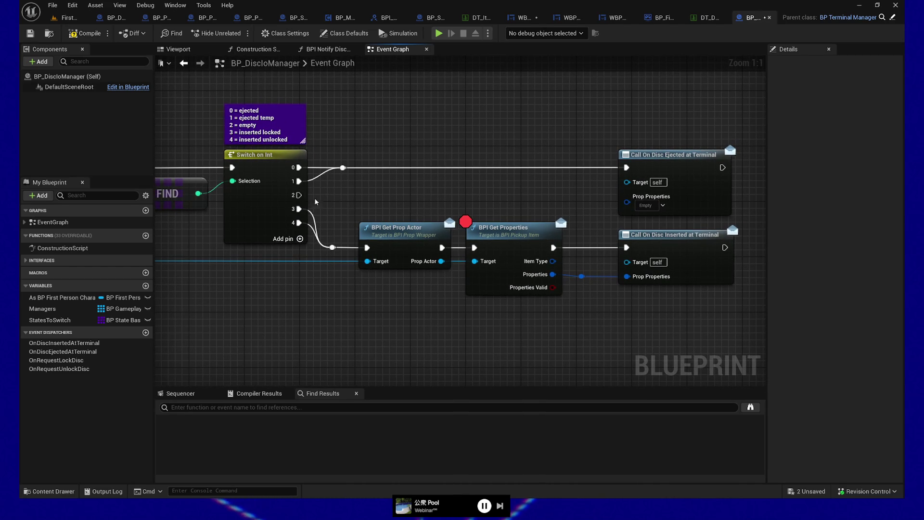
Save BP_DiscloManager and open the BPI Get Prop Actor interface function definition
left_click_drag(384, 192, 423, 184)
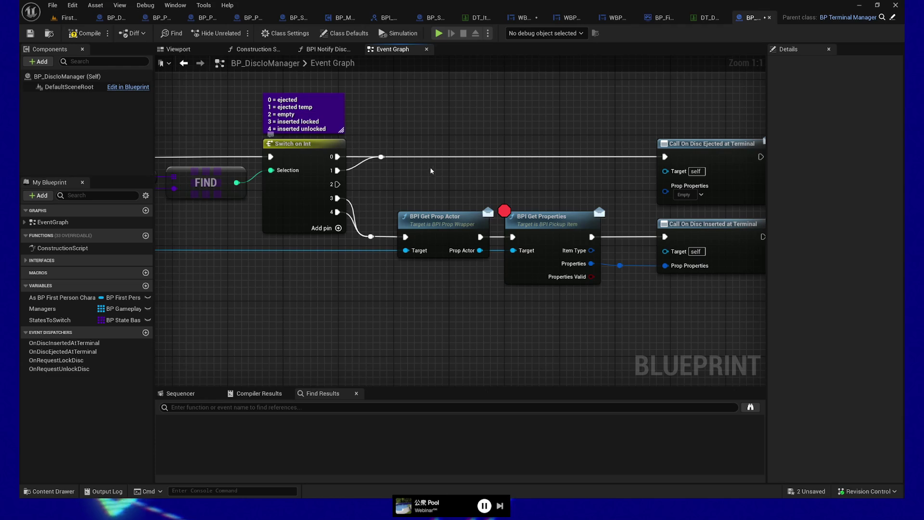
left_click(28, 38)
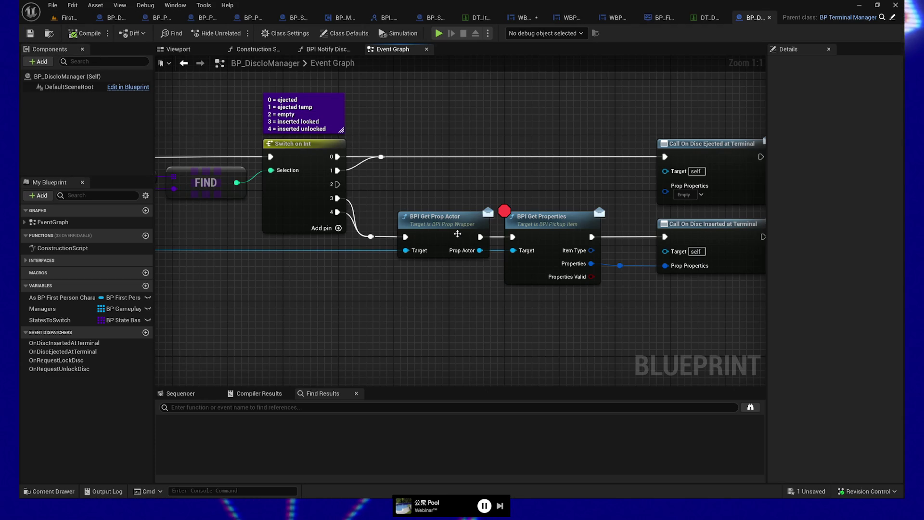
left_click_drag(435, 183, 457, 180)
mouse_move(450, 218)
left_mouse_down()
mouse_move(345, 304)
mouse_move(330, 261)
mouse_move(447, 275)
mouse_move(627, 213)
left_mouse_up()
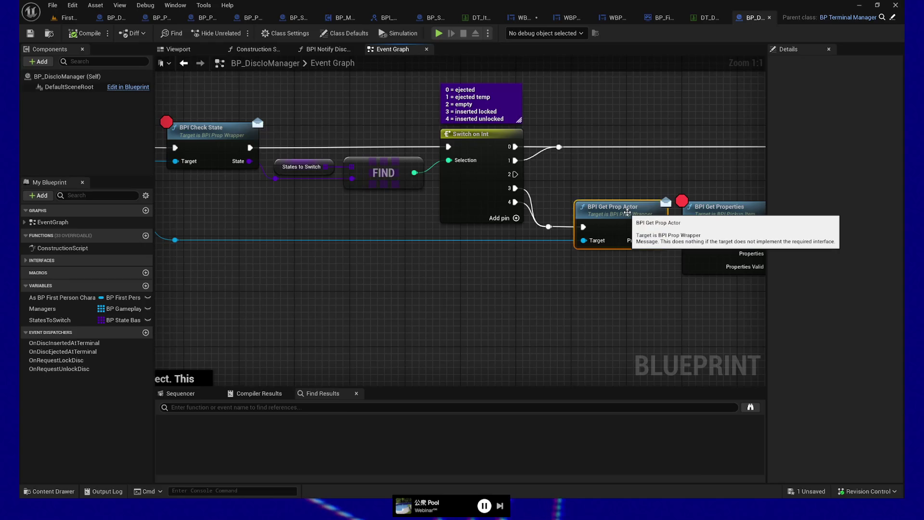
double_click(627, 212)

WHAT TO PRODUCE
Please retype the listing above word for word, skipping each picture.

ANSWER FOR THE TASK
Save BP_DiscloManager and open the BPI Get Prop Actor interface function definition
left_click_drag(384, 192, 423, 184)
left_click(28, 38)
left_click_drag(435, 183, 457, 180)
mouse_move(450, 218)
left_mouse_down()
mouse_move(345, 304)
mouse_move(330, 261)
mouse_move(447, 275)
mouse_move(627, 213)
left_mouse_up()
double_click(627, 212)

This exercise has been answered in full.